China ameaça uma Europa atrasada no mundo digital

Cimeira terminou ontem com vários responsáveis a alertarem os governos europeus para a necessidade imperiosa de tornarem os Estados mais modernos e simples através da digitalização

A Europa, em especial quando comparada com os EUA, é vista muitas vezes como atrasada no mundo digital. Com a globalização da digitalização, a China aproxima-se do Velho Continente, que tem ainda várias barreiras que precisa de derrubar para aproveitar o potencial digital de desenvolvimento económico.

A primeira barreira é o ecossistema, que existe nos EUA há mais de 25 anos e, por isso, tem uma maturidade diferente. “A Europa tem de correr atrás no ecossistema”, aponta o cofundador e CEO da BlaBlaCar. Na opinião de Nicolas Brusson, é preciso “uma nova mentalidade, com business angels, empreendedores, financiadores” que permitam mais financiamento, em especial nas startups.
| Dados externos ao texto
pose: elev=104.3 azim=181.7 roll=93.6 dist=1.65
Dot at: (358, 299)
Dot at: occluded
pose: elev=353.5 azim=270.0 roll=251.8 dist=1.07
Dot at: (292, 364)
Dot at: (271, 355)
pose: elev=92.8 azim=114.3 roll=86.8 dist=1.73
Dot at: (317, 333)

Já o comissário digital do governo de Itália considera que “há uma obrigação dos governos de se tornarem mais modernos e simples através da digitalização”. Diego Piacentini considera ser “difícil imaginar uma economia digitalizada quando o principal player não é digitalizado”. No entanto, com o nacionalismo a ganhar preponderância, “não há uma harmonização, por exemplo, dos sistemas laborais ou tributários”, o que limita a “digitalização e simplificação do mercado europeu”, por exemplo, em termos de vendas.

Mas ao mesmo tempo, considera Brusson, já se nota “uma nova mentalidade nas autoridades políticas”, dando como exemplo o fim do roaming ou a liberdade de circulação. “Começa a haver sinais de que a digitalização está a deixar de ter oposição política”, concorda Piacentini.
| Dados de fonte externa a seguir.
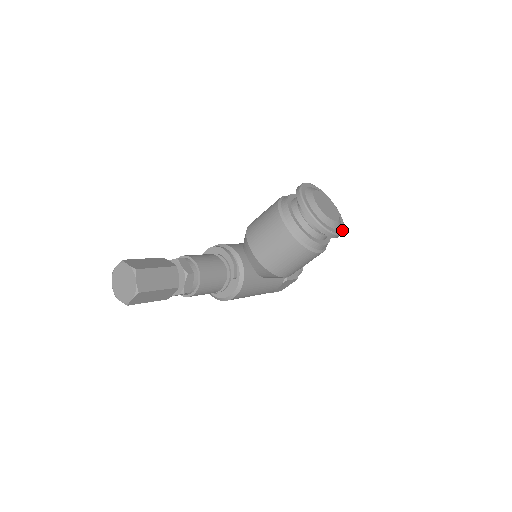
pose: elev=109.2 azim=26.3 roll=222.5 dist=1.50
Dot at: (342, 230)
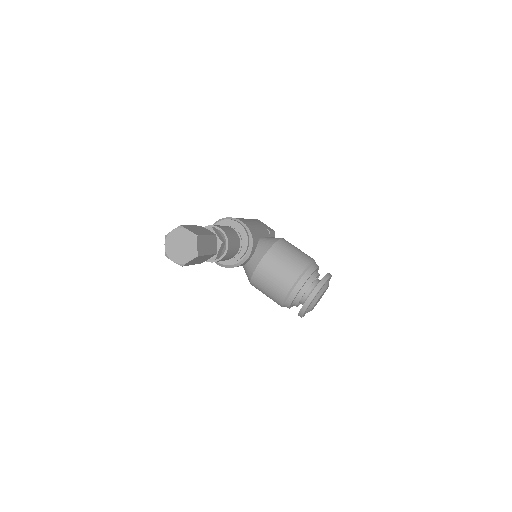
Dot at: occluded
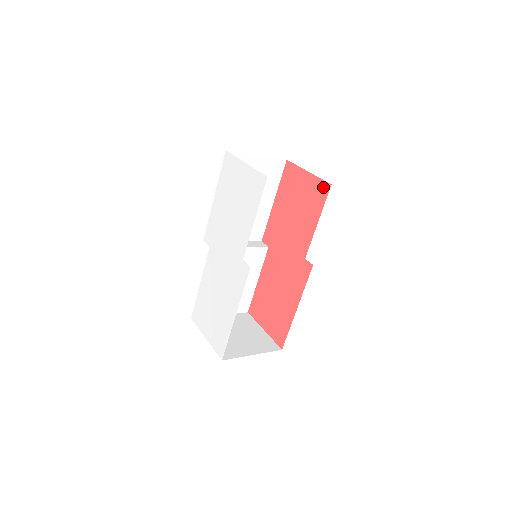
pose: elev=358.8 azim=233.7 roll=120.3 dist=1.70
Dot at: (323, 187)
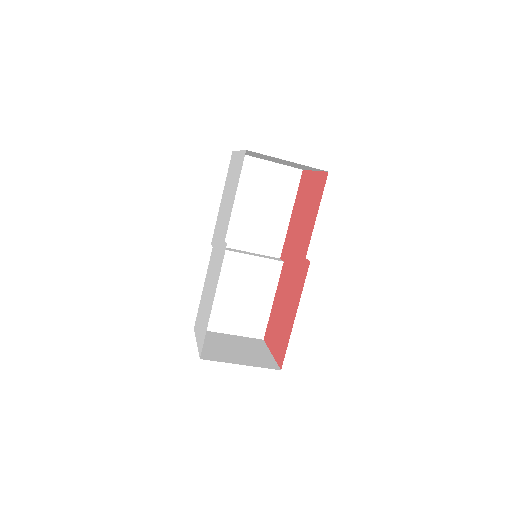
Dot at: (323, 178)
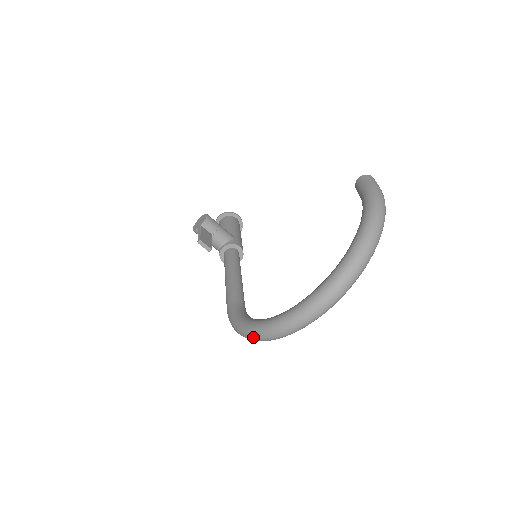
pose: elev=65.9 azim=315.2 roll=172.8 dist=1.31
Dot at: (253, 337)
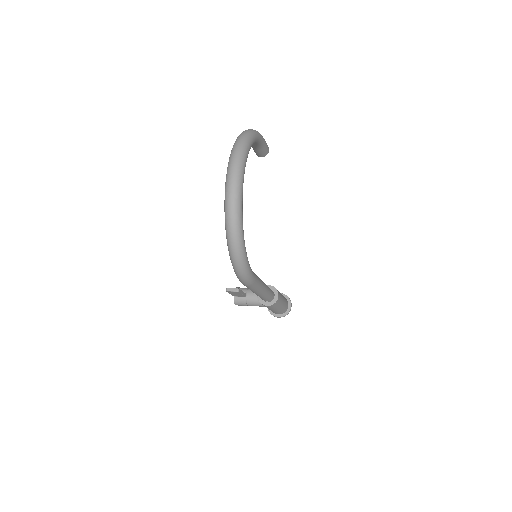
Dot at: (231, 246)
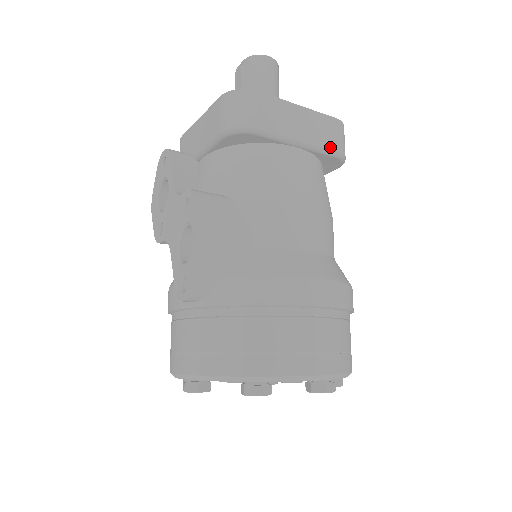
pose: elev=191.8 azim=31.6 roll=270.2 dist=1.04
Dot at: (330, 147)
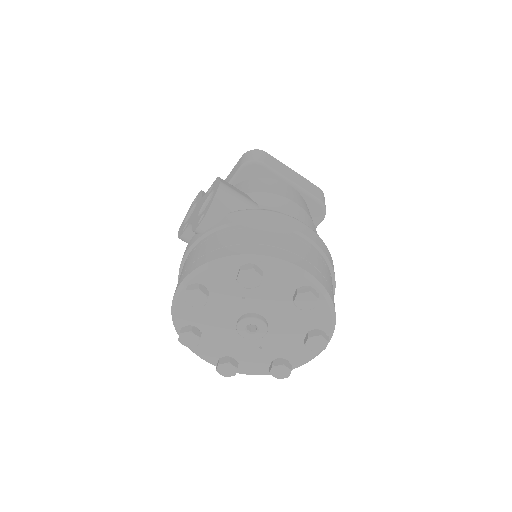
Dot at: (314, 195)
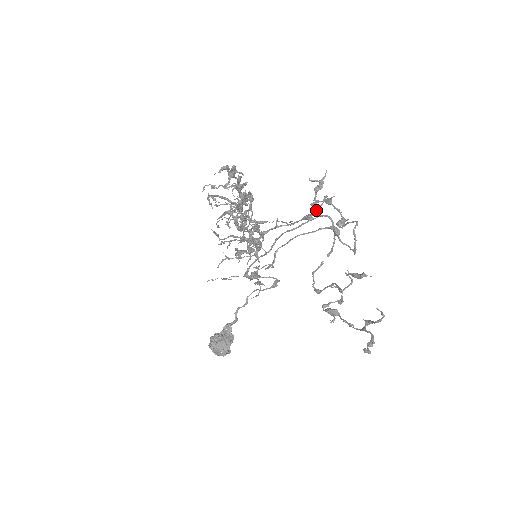
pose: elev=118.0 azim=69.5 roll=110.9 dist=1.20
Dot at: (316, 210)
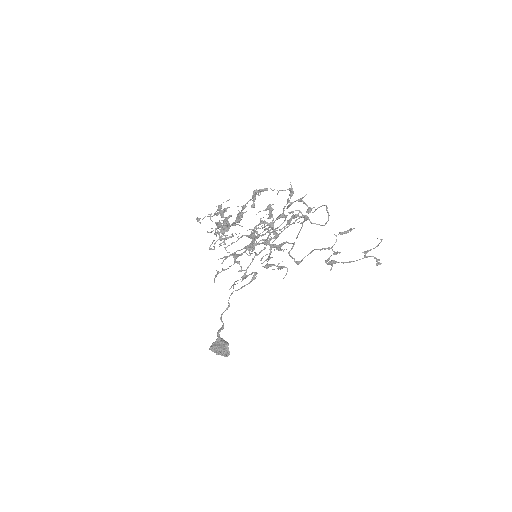
Dot at: (284, 210)
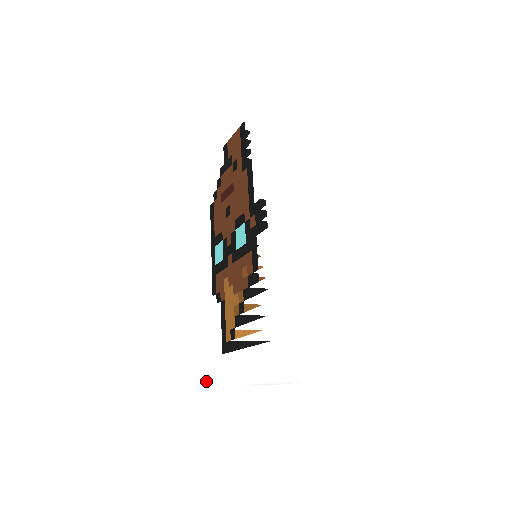
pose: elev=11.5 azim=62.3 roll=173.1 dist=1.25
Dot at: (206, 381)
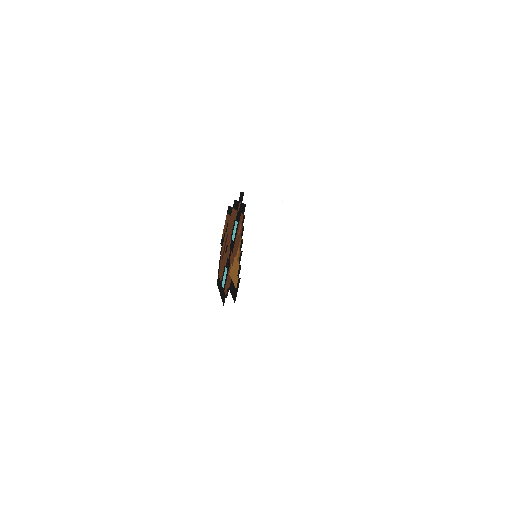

No entanto, uma intervenção política, em especial na regulação, ainda é entendida como necessária em várias circunstâncias. “Acredito no poder dos sistemas operativos desde que se respeite a neutralidade da plataforma. Se isto não acontecer, terá de haver intervenção política”, refere Klaus Hommels, fundador da Lakestar. 

O painel, que debatia ontem na Web Summit se a Europa está condenada a ficar para trás, concordou que se houver vontade política e regulação fortes, a Europa poderá liderar, por exemplo, na condução autónoma. 

Klaus Hommels dá como exemplo para a regulação política europeia “a legislação sobre os drones ou o controlo dos dados pessoais de que abdicamos” para o desenvolvimento dos negócios de base tecnológica, muitos deles centrados na utilização de grandes quantidades de informação. 

Mas, para isso, os próprios governos “têm de ter muito mais competências digitais”. O comissário digital de Itália considera que “a falta de competência digital dos governos é assustadora”. “Se não houver conhecimento, como se avaliam as situações?”, questiona Diego Piacentini.

A China, que se aproxima do Ocidente em termos de desenvolvimento tecnológico, é trazida pelo italiano como exemplo pela competência digital dos seus decisores políticos e por Brusson como um “país que apoiou as suas empresas até estas serem competitivas”. 

Foco nos clientes

Uma outra diferença entre a Europa e os EUA está no facto de as empresas europeias estarem mais direcionadas para o business to business (B2B) do que para o “business to consumer” (B2C). 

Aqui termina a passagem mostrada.